6098 sayılı TBK."nın md. 56. maddesi hükmüne göre, hakimin özel halleri göz önünde tutarak manevi zarar adı ile hak sahibine verilmesine karar vereceği bir para tutarı adalete uygun olmalıdır. Manevi tazminat, zarara uğrayanda, manevi huzuru gerçekleştirecek ve tazminata benzer bir fonksiyonu da olan özgün bir nitelik taşır. Manevi tazminat bir ceza olmadığı gibi, mamelek hukukuna ilişkin zararın karşılanmasını da amaç edinmemiştir. Zarar görenin zenginleşmemesi, zarar sorumlusunun da fakirleşmemesi gerekmektedir.
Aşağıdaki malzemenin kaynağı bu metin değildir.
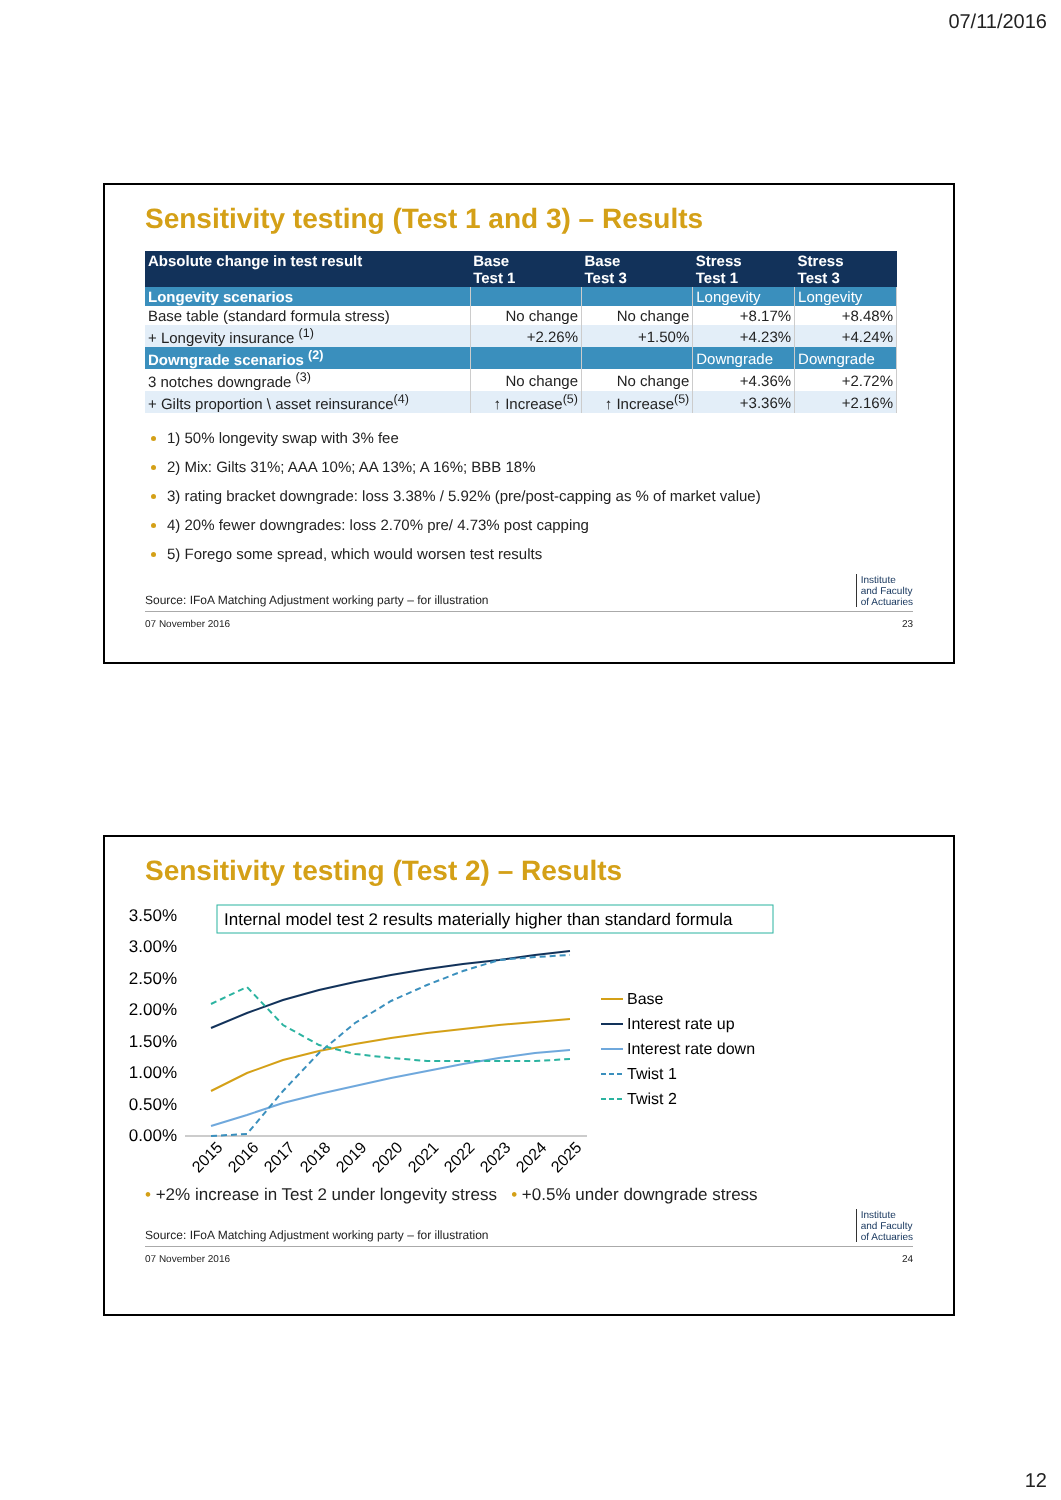07/11/2016
Sensitivity testing (Test 1 and 3) – Results
| Absolute change in test result | Base Test 1 | Base Test 3 | Stress Test 1 | Stress Test 3 |
| --- | --- | --- | --- | --- |
| Longevity scenarios | | | Longevity | Longevity |
| Base table (standard formula stress) | No change | No change | +8.17% | +8.48% |
| + Longevity insurance <sup>(1)</sup> | +2.26% | +1.50% | +4.23% | +4.24% |
| Downgrade scenarios <sup>(2)</sup> | | | Downgrade | Downgrade |
| 3 notches downgrade <sup>(3)</sup> | No change | No change | +4.36% | +2.72% |
| + Gilts proportion \ asset reinsurance<sup>(4)</sup> | ↑ Increase<sup>(5)</sup> | ↑ Increase<sup>(5)</sup> | +3.36% | +2.16% |
1) 50% longevity swap with 3% fee
2) Mix: Gilts 31%; AAA 10%; AA 13%; A 16%; BBB 18%
3) rating bracket downgrade: loss 3.38% / 5.92% (pre/post-capping as % of market value)
4) 20% fewer downgrades: loss 2.70% pre/ 4.73% post capping
5) Forego some spread, which would worsen test results
Source: IFoA Matching Adjustment working party – for illustration Institute
and Faculty
of Actuaries
07 November 2016 23
Sensitivity testing (Test 2) – Results
3.50%
3.00%
2.50%
2.00%
1.50%
1.00%
0.50%
0.00%
Internal model test 2 results materially higher than standard formula
2015
2016
2017
2018
2019
2020
2021
2022
2023
2024
2025
Base
Interest rate up
Interest rate down
Twist 1
Twist 2
• +2% increase in Test 2 under longevity stress • +0.5% under downgrade stress
Source: IFoA Matching Adjustment working party – for illustration Institute
and Faculty
of Actuaries
07 November 2016 24
12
Takdir edilecek miktarın, mevcut halde elde edilmek istenen tatmin duygusunun etkisine ulaşmak için gerekli olan kadar olmalıdır. 22.6.1976 günlü ve 7/7 sayılı İçtihadı Birleştirme Kararı’nın gerekçesinde de takdir edilecek manevi tazminatın tutarını etkileyecek özel hal ve şartlar da açıkça gösterilmiştir. Bunlar her olaya göre değişebileceğinden, hakim bu konuda takdir hakkını kullanır iken ona etkili olan nedenleri de karar yerinde objektif ölçülere göre isabetli bir biçimde göstermelidir.
Manevi tazminat zenginleşme aracı olmamakla beraber, bu yöndeki talep hakkındaki hüküm kurulurken olay sebebiyle duyulan acı ve elemin kısmen de olsa giderilmesi amaçlanmalı ve bu sebeple tarafların sosyal ve ekonomik durumları ile birlikte olayın meydana geliş şekli de gözönünde tutularak, hak ve nasafet kuralları çerçevesinde bir sonuca varılmalıdır. Zira, Türk Medeni Kanununun 4. maddesinde, kanunun takdir hakkı verdiği hallerde hakimin hukuka ve hakkaniyete göre hükmedeceği öngörülmüştür.
Yukarıda belirtilen hususlar dikkate alındığında, takdir olunan manevi tazminat tutarlarının bir miktar az olduğu görülmüş ve hakkaniyete uygun bir manevi tazminata hükmedilmek üzere kararın bozulması gerekmiştir.
2-Davacılar vekili dava dilekçesinde, kaza tarihinden itibaren yasal faiz işletilmesini talep etmiştir. Mahkemece, maddi tazminat talebinin feragat nedeniyle reddi ile davacılar lehine toplam 40.000,00 TL manevi tazminat hükmedilmiş olup, hükmedilen manevi tazminat tutarlarına davacının talebi doğrultusunda kaza tarihinden itibaren yasal faiz işletilmesi gerekirken, bu yönde hüküm kurulmaması doğru değildir.
SONUÇ: Yukarıda açıklanan nedenlerle; davacılar vekilinin temyiz itirazlarının kabulü ile hükmün BOZULMASINA, peşin alınan harcın istek halinde temyiz eden davacılara geri verilmesine 16/04/2019 gününde oybirliğiyle karar verildi.